Task instructions: Omit the images and output every line of the data below exactly.

Supplied information:
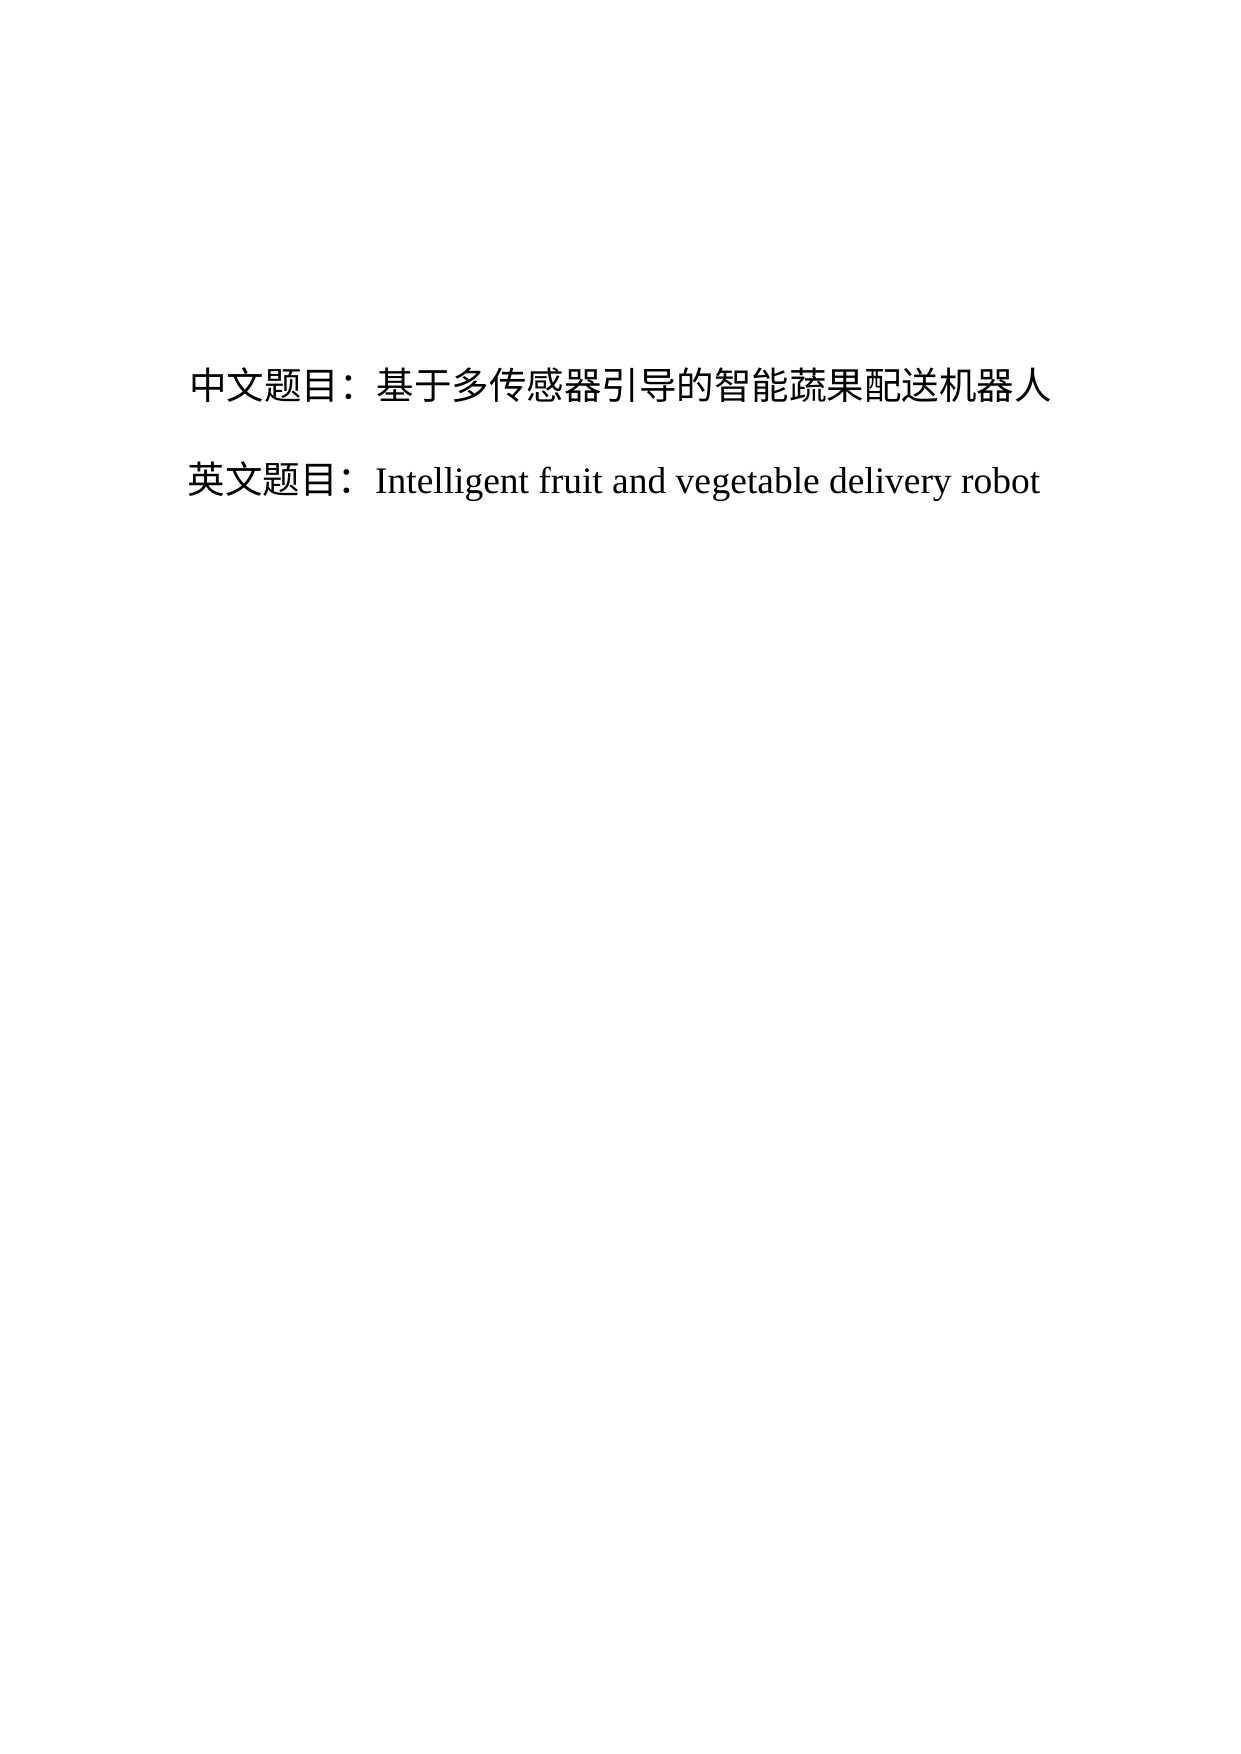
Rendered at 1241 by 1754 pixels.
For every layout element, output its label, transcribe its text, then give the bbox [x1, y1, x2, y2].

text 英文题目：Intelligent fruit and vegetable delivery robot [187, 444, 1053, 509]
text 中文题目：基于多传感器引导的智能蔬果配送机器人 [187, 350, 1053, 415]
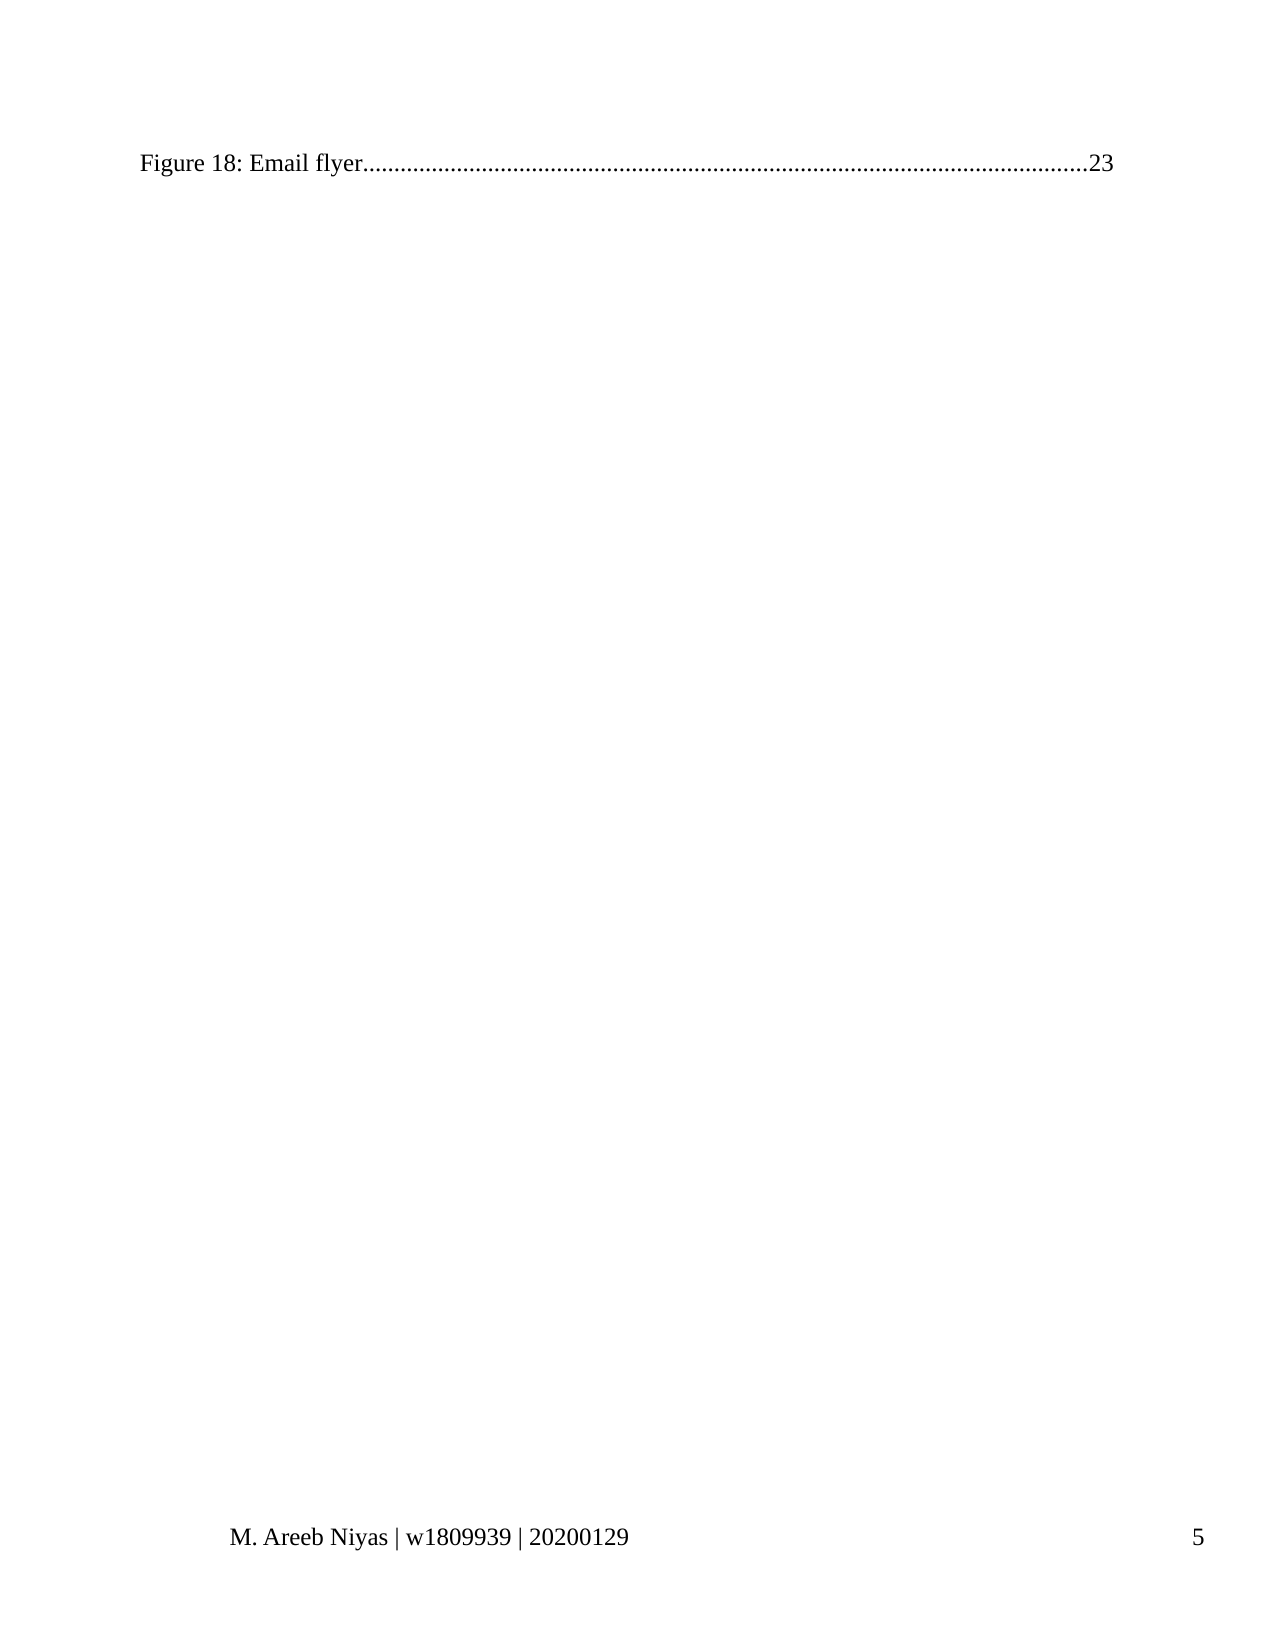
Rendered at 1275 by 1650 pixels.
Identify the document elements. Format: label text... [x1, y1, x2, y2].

Problem solution:
Rendered at 1241 by 1754 pixels.
For every layout element, output its label, transcribe its text, then give the bbox [x1, y1, x2, y2].

text 英文题目：Intelligent fruit and vegetable delivery robot [187, 444, 1053, 509]
text 中文题目：基于多传感器引导的智能蔬果配送机器人 [187, 350, 1053, 415]
Rendered at 1275 by 1650 pixels.
Identify the document elements. Format: label text... [x1, y1, x2, y2].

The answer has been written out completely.